The shower hissed. Steam climbed the mirror in ghosty coils, and I stood under the water too long, letting it beat shame and heat off my skin in hot needles. Every time I closed my eyes, his mouth was there, his voice, the sound he made when I nodded for him. I hated the way my body answered the memory—how my thighs pressed together just thinking about the way he said the word “open”.
By the time I stepped out, my phone buzzed. Lila’s name lit the screen like a lifeline.
“Dad… he hurt Mom again,” Lila’s voice cracked, thin with exhaustion. “I’ve been at the hospital all night. She’s bruised, Vami.
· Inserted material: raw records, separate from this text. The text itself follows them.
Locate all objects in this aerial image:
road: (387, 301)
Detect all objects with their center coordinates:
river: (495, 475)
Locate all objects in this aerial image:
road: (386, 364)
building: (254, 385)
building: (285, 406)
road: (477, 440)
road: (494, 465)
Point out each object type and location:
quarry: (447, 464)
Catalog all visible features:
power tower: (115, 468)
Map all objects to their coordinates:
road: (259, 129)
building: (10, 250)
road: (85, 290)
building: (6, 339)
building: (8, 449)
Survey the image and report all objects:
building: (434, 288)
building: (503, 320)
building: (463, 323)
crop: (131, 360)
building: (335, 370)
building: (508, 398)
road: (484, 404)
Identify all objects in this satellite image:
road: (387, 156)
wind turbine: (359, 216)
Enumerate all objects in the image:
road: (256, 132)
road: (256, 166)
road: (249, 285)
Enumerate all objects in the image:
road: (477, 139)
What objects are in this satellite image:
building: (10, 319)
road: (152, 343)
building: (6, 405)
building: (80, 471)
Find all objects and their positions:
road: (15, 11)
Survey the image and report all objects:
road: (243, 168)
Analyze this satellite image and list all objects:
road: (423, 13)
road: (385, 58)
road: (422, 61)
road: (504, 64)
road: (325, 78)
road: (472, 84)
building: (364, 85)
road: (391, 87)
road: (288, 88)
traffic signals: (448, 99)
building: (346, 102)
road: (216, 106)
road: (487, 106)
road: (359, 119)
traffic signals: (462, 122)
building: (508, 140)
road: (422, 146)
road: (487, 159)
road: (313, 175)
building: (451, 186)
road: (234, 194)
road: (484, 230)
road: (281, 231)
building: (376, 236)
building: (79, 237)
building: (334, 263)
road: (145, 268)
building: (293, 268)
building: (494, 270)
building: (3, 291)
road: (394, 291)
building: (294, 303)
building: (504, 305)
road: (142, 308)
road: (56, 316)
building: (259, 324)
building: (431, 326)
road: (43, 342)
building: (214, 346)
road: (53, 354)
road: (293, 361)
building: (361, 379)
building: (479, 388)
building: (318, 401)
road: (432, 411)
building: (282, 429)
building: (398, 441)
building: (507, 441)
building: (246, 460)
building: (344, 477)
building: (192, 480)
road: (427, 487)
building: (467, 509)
My brother’s terrified.”
My throat closed. “Oh, Lila… I’m so sorry. I wish I could be there with you. I hate that you’re going through this.”
Silence hummed for a beat before I added, “I paid for Grandma’s surgery. They’ll go ahead with it.”
A shaky sigh left her. “Thank God. At least something’s going right tonight.” Then, softer, hesitant: “And… the massage? Was he okay with you?”
The lie burned all the way up. “Yeah,” I forced out, trying to sound casual. “It was fine. Nothing to worry about.”
“Good,” she whispered, her voice softer now. “I needed that win for you. Text me if you need me, okay?”
“You too,” I said, meaning it more than I could explain.
When the call ended, I just sat there with the phone in my lap, guilt chewing through me.
I threw on clothes without thinking and hurried back to the hospital. The ICU hit me like a cold tide the moment I stepped in—machines blinking, steady hums filling the air, nurses gliding past with that quiet, practiced care that made everything feel heavier.
And then I saw her.
Grandma looked so small under those sheets, her skin nearly the same color as the fabric, her chest rising and falling only because of the tubes and wires that surrounded her. My throat ached as I stepped closer, fingers clutching the rail of her bed like it could hold me up.
The doctor’s voice cut through the static in my head. Calm. Professional. “Your timely payment saved her life.”
I blinked hard, tears blurring the steady green glow of the monitor. Relief hit me so hard my knees almost buckled. I wanted to laugh, to sob, to fall on my knees all at once. She was still here. The perfect consolation for my naughty behaviour was justified by his words.
“Stay with me,” I whispered. “Please, please stay.”
She didn’t answer, but her lashes fluttered like a promise.
I watched the rise and fall of her chest and let the chair carve into my back. Somewhere in the blur between minutes, the room softened and I slipped under, haunted by cedar-scented sheets and a mouth that branded more than skin. I hated how much I’d wanted it. I hated how much I still did.
Morning dragged me out of sleep with the buzz of my phone rattling against the metal table. The sound felt too loud in the quiet room. I grabbed it fast, thumb hitting silence before it could wake Grandma. She needed rest more than I needed another scare.
It rang again. Persistent.
I sighed and answered. “Hello?”
“Miss Vamica Daniels?” The voice was crisp, professional, and completely out of place in ICU air. “Congratulations. You’ve been selected for employment at Leads Corp. Your interview is scheduled for this morning.”
I blinked so hard the world stuttered. “I…what?”
“Leads Corp,” the voice repeated, patient. “, 10am this morning. Please be prompt.”
The line clicked dead, and I sat there with the phone pressed to my ear like it might admit it was a prank if I listened hard enough.
Leads Corp. The same company that had already rejected me with polished words and polite pity. The one my professors spoke about like it was untouchable, a fortress only the best could enter. I’d kept their rejection email like a scar I couldn’t stop poking. And now—this?